TUNEL staining was performed in accordance with a kit (Beijing Zhong Shan-Golden Bridge Biological Technology Co., Ltd., Beijing, China), with sections developed using 3,3’-diaminobenzidine (Maixin-Bio, Fuzhou, Fujian Province, China), and counterstained in hematoxylin. Cell apoptosis in the rat hippocampal CA1 region was observed under the light microscope (Olympus, Tokyo, Japan). Positive cells were quantified using a CMIAS real-color automatic image analyzer system (Air Force General Hospital-Biomedical Engineering Institute, Beihang University, Beijing, China). Six fields from each section were observed under × 200 magnification, and the number of positive cells in each field counted, obtaining an average value. Nuclei with brown particles represented TUNEL-positive cells.

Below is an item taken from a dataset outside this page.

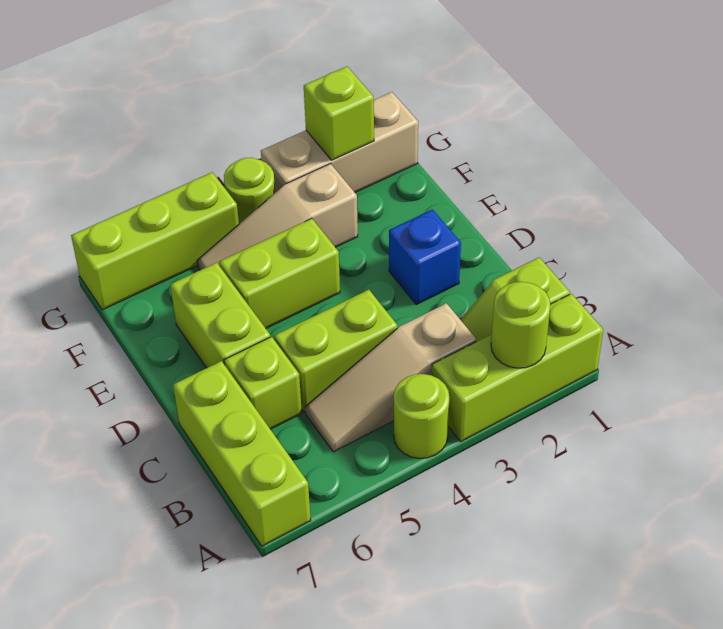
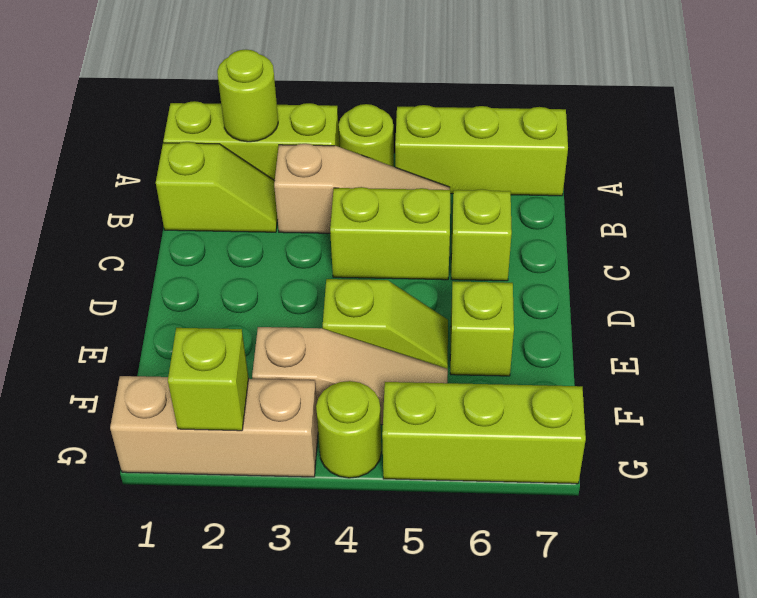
lime 1x3 brick [173,361,311,546] -> lime 1x3 brick turned to [395,105,568,196]
blue 1x1 brick [389,209,461,305] -> none
lime 1x2 brick [170,263,270,368] -> lime 1x1 brick [450,281,514,376]
lime 1x2 brick [219,218,340,328] -> lime 1x2 slope [323,279,448,369]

β-catenin and glycogen synthase kinase-3β immunohistochemistry in the rat hippocampal CA1 region

Immunohistochemistry was performed in accordance with a kit (Maixin-Bio). Sections were blocked in normal goat serum, incubated with rabbit anti-β-catenin or GSK-3β polyclonal antibodies (both 1:175; Beijing Biosynthesis Biotechnology Co., Ltd.) at 4°C overnight, followed by incubation in biotinylated goat anti-rabbit IgG (1:200; Maixin-Bio) and horseradish peroxidase-labeled streptavidin (Maixin-Bio). Antibody signals were detected by 3,3’-diaminobenzidine coloration. Sections were examined using a light microscope. Positive cells were quantified using the CMIAS real-color automatic image analyzer system. Cells with brown cytoplasm represented positive cells. Six non-overlapping fields of the hippocampal CA1 region from each rat were quantified under × 200 magnification, with the average value calculated.

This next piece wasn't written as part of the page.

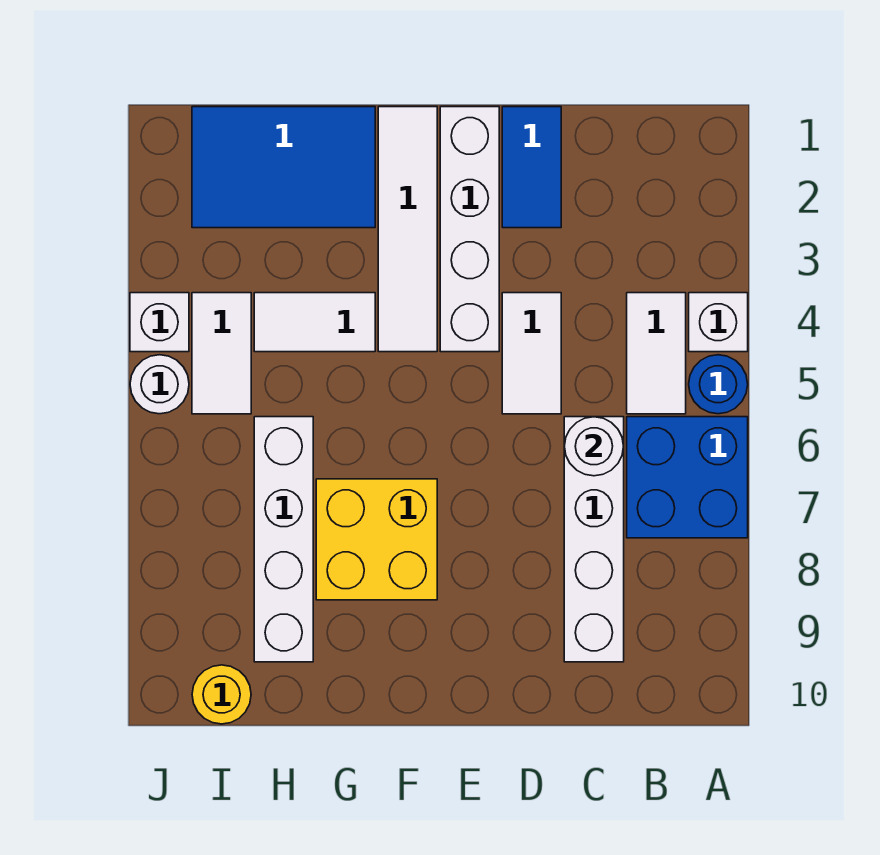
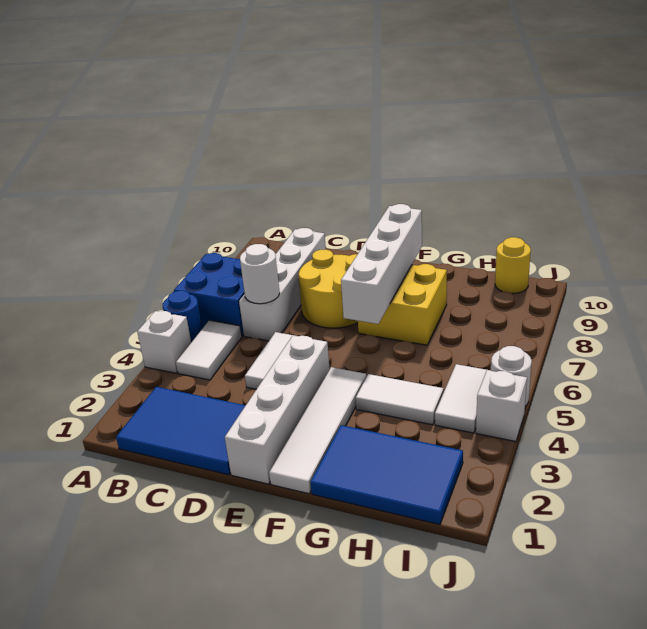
blue 1x2 tile [502,107,561,228] -> blue 2x3 tile [116,387,246,475]
none -> yellow 2x2 round brick [299,250,358,328]
white 1x4 brick [254,417,313,662] -> white 1x4 brick moved to [341,204,422,324]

Western blot analysis of β-catenin and glycogen synthase kinase-3β protein expression in the rat hippocampal CA1 region

Hippocampal tissue homogenates were collected for protein quantification. Protein was isolated by SDS-PAGE. The specimens were incubated with rabbit anti-GSK-3β (1:175) and β-catenin (1:175) polyclonal antibodies at 4°C overnight, then incubated in biotinylated goat anti-rabbit IgG (1:300) at room temperature for 0.5 hours, followed by streptavidin-horseradish peroxidase complex (Maixin-Bio) at room temperature for 0.5 hours, and then 3,3’-diaminobenzidine coloration. Absorbance values were measured using the CMIAS real-color automatic image analyzer system, under the same conditions for each antibody. The experiment was repeated in triplicate, with β-actin used as an internal reference.

Statistical analysis

Data were managed using Excel and analyzed using SPSS 17.0 (SPSS, Chicago, IL, USA). All values were expressed as mean ± SD. The mean values at various time points from the model and DKK1 groups were compared using t-tests. A value of P < 0.05 was considered statistically significant.